4. Il ressort des pièces du dossier, notamment des documents graphiques et photographiques versés aux débats, que M. D... est propriétaire de la parcelle CK 112 qui ne jouxte pas le terrain d’assiette du projet en litige, cadastré CK 149 et se situe plus en aval. En se bornant à faire valoir qu’il est également propriétaire indivis de la parcelle CK 114 sur l’assiette de laquelle est établi le chemin d’accès à sa propriété et à celle du bénéficiaire de l’autorisation de travaux en litige, qui pour ce dernier, entre cette voie d’accès et le terrain d’assiette du projet litigieux doit encore emprunter une servitude de passage au droit des parcelles CK 152, 201 et 202, tel que cela est prévu par acte notarié en date du 28 septembre 2000, M. D... ne fait état d’aucune nuisance particulière du fait du projet et de ses conditions de desserte et n’établit pas que la construction contestée est de nature à affecter directement les conditions d’occupation, d’utilisation ou de jouissance de son propre bien. Ainsi, M. D... ne justifie pas d’un intérêt lui donnant qualité pour agir à l’encontre du permis de construire attaqué. Par suite, la fin de non-recevoir tirée du défaut d’intérêt pour agir opposée en défense par M. A... doit être accueillie.
5. Il résulte de ce qui précède que, sans qu’il soit besoin d’examiner les moyens de la requête, les conclusions à fin d’annulation du permis de construire contesté présentées par M. D... doivent être rejetées.
Sur les frais liés au litige :
6. Les dispositions de l’article L. 761-1 du code de justice administrative font obstacle à ce qu’une somme soit mise à la charge de la Polynésie française, qui n’est pas la partie perdante dans la présente instance. Il y a lieu, dans les circonstances de l’espèce, de mettre à la charge de M. D... la somme de 150 000 F CFP à verser à M. A... au titre de l'article L. 761-1 du code de justice administrative.
DECIDE :
Article 1er : La requête de M. D... est rejetée.

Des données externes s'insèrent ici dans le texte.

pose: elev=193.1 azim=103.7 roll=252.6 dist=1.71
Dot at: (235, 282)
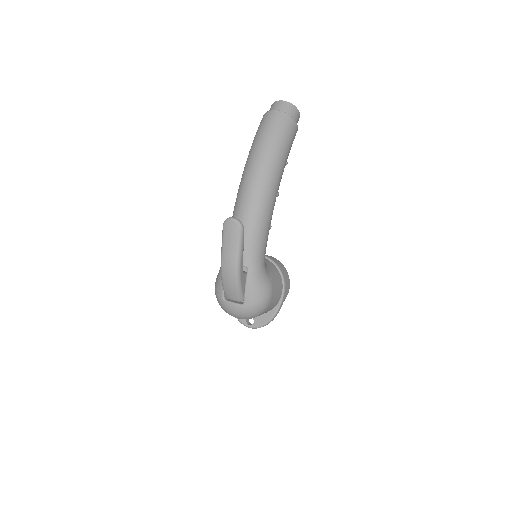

Article 2 : M. D... versera à M. A... la somme de 150 000 F CFP au titre de l'article L. 761-1 du code de justice administrative.
Article 3 : Le présent jugement sera notifié à M. B... D..., à la Polynésie française et à M. A....
Délibéré après l'audience du 15 mars 2022, à laquelle siégeaient :
M. Devillers, président, M. Retterer, premier conseiller, M. Graboy-Grobesco, premier conseiller,
Rendu public par mise à disposition au greffe le 29 mars 2022.
La greffière,
D. Germain
La République mande et ordonne au haut-commissaire de la République en Polynésie française en ce qui le concerne ou à tous huissiers de justice à ce requis en ce qui concerne les voies de droit commun, contre les parties privées, de pourvoir à l'exécution de la présente décision.